■ Exercise requirements
Search the data below for the line containing "right wrist: (23, 96)", then please set down that line and all remaining ones exactly as written.

"""

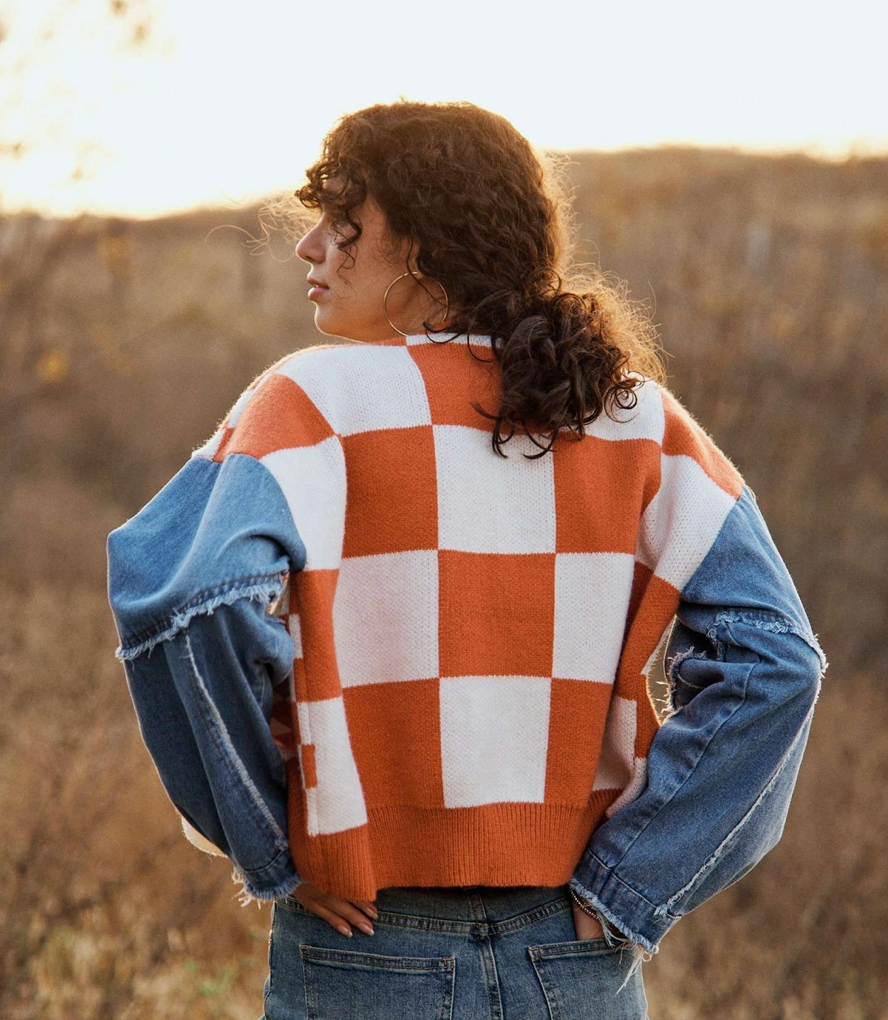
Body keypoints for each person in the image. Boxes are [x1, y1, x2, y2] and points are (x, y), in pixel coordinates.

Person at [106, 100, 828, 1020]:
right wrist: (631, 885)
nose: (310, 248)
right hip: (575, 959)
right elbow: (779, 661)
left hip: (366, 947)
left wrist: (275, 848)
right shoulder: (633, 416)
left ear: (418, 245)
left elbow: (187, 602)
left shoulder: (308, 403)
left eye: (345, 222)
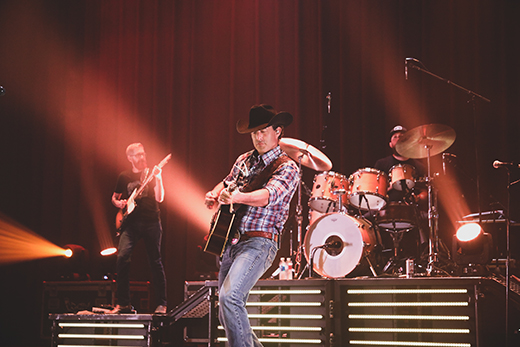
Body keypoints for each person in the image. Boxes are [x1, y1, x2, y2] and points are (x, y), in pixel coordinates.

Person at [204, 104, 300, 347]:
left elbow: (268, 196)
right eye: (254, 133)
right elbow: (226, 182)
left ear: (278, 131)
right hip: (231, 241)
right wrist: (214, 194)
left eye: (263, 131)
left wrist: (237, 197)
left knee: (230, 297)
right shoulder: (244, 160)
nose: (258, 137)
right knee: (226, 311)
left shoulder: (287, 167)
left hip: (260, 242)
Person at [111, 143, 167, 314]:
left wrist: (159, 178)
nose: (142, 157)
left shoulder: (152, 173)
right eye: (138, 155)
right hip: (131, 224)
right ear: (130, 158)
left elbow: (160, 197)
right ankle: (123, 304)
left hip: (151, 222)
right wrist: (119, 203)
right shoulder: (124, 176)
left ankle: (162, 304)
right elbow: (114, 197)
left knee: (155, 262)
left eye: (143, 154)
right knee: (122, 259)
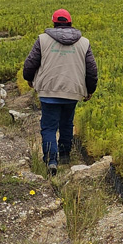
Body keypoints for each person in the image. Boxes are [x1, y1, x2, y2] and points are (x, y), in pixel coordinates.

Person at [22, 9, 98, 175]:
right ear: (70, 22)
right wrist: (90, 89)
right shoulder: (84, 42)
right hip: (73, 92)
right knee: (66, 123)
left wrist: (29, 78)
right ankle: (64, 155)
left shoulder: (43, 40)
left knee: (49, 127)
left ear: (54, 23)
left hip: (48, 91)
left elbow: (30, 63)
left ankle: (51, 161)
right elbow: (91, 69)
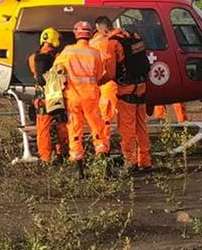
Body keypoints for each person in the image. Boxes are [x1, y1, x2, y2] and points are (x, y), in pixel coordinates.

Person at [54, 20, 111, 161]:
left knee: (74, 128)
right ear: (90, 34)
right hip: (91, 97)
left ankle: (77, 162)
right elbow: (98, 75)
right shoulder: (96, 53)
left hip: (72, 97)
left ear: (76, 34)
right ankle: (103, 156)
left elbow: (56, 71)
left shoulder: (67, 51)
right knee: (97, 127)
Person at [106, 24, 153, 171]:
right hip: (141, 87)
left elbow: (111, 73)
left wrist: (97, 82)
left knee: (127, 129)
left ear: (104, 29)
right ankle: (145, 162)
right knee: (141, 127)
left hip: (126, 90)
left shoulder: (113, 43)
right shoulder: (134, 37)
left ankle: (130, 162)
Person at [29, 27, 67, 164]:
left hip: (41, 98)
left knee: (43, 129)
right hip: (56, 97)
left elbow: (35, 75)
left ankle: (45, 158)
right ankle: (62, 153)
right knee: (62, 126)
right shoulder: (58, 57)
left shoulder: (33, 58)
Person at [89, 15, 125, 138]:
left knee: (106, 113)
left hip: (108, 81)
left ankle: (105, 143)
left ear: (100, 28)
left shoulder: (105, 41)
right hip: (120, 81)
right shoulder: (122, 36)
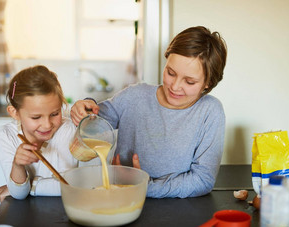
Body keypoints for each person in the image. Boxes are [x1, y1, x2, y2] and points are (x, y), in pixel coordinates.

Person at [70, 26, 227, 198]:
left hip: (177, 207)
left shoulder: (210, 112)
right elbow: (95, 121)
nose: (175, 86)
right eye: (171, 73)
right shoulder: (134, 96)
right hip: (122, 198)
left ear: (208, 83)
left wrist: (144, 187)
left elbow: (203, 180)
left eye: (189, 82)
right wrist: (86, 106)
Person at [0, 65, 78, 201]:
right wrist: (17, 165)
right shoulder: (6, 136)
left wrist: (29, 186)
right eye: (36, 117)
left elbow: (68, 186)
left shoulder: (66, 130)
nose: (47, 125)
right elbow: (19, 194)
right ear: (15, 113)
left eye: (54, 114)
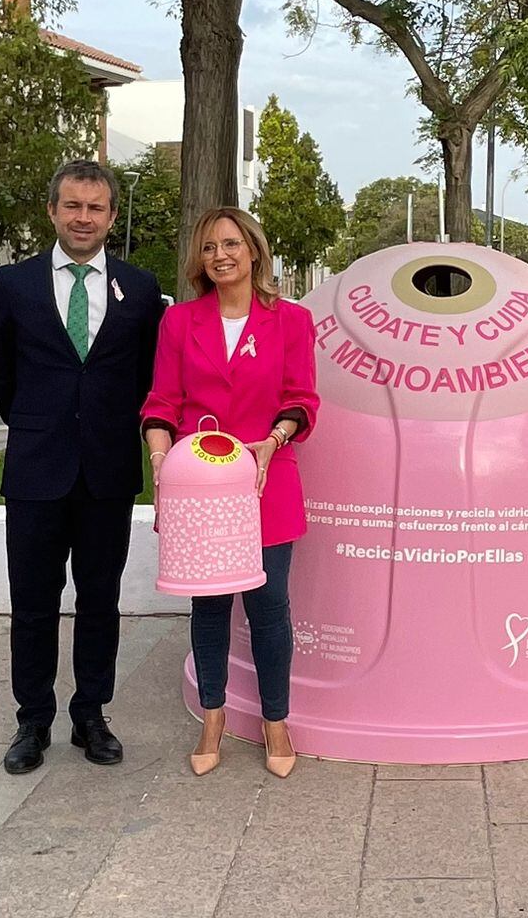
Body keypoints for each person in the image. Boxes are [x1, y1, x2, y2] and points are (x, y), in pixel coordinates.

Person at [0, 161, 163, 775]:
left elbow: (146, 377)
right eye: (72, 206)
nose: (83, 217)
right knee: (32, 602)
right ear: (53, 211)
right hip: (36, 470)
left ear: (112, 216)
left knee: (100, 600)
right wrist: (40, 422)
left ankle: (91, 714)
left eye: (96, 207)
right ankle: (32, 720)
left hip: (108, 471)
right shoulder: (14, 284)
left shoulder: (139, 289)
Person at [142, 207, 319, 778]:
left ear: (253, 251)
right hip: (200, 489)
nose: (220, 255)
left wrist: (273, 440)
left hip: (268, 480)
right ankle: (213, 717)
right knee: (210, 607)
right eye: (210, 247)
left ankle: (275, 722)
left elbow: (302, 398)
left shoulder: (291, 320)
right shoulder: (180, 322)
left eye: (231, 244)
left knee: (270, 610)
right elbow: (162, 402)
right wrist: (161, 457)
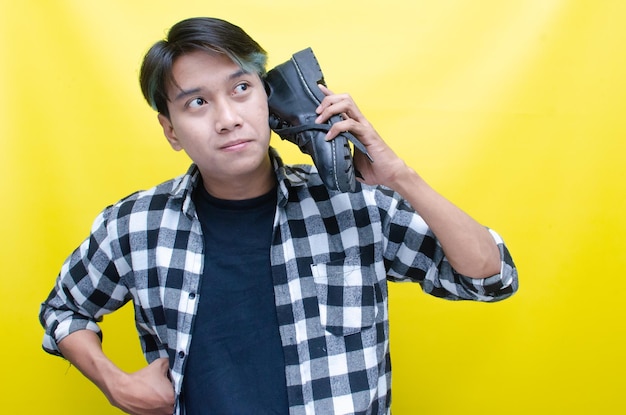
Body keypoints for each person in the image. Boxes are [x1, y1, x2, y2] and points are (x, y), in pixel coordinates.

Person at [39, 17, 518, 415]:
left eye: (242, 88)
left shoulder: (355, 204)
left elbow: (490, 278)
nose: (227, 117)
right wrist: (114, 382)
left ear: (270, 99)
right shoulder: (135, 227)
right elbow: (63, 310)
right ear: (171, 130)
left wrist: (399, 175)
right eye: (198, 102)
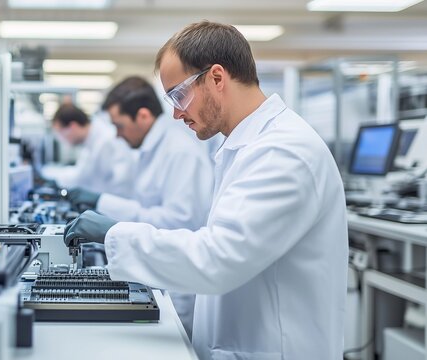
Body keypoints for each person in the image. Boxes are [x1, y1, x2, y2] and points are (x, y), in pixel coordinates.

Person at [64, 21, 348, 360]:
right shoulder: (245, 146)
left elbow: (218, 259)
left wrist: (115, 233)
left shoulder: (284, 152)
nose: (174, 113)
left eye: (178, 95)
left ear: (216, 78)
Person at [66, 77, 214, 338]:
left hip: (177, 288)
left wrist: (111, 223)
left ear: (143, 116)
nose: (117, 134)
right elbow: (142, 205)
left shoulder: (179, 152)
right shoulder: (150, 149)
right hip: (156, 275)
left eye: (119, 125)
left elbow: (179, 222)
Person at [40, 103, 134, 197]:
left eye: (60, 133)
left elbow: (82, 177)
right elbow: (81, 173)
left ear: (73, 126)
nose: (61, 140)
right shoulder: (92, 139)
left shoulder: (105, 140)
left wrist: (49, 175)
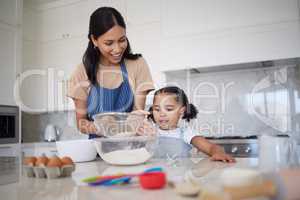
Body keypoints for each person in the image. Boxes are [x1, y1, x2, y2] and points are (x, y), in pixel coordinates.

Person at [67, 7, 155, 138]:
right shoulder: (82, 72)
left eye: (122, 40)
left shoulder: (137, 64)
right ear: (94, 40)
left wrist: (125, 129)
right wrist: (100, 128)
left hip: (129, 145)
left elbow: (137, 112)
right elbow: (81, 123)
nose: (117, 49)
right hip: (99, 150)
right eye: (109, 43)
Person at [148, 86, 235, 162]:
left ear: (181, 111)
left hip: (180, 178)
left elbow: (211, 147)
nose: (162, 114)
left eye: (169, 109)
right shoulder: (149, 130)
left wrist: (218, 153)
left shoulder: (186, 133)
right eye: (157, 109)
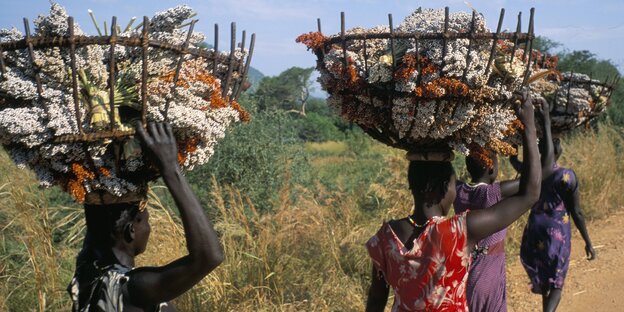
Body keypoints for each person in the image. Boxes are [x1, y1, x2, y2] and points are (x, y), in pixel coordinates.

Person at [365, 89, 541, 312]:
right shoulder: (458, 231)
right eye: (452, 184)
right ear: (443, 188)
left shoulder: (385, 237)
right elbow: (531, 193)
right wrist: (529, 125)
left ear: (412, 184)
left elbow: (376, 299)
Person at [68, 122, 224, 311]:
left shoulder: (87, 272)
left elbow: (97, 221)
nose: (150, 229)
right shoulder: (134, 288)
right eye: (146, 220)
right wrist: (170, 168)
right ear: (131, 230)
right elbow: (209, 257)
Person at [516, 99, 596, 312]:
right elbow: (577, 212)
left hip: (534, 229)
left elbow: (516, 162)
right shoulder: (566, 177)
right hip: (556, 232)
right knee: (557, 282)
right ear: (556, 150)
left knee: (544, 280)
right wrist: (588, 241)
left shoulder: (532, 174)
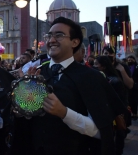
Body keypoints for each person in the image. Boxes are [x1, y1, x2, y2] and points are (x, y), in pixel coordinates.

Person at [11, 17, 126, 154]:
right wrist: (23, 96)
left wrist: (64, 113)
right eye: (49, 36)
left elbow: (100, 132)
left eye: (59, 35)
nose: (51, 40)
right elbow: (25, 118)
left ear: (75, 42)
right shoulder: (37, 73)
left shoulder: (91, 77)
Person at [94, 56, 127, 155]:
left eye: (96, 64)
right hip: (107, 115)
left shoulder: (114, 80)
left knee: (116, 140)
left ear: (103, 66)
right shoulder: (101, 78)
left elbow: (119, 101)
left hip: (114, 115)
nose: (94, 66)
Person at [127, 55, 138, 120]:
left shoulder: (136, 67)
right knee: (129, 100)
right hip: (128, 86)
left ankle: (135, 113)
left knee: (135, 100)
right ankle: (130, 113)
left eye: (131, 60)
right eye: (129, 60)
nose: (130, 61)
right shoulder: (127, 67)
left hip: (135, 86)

"""

■ Output below
right wrist: (23, 96)
left wrist: (64, 113)
right eye: (49, 36)
left elbow: (100, 132)
left eye: (59, 35)
nose: (51, 40)
right elbow: (25, 118)
left ear: (75, 42)
right shoulder: (37, 73)
left shoulder: (91, 77)
Person at [94, 56, 127, 155]:
left eye: (96, 64)
right hip: (107, 115)
left shoulder: (114, 80)
left knee: (116, 140)
left ear: (103, 66)
right shoulder: (101, 78)
left elbow: (119, 101)
left hip: (114, 115)
nose: (94, 66)
Person at [127, 55, 138, 120]:
left shoulder: (136, 67)
right knee: (129, 100)
right hip: (128, 86)
left ankle: (135, 113)
left knee: (135, 100)
right ankle: (130, 113)
left eye: (131, 60)
right eye: (129, 60)
nose: (130, 61)
right shoulder: (127, 67)
left hip: (135, 86)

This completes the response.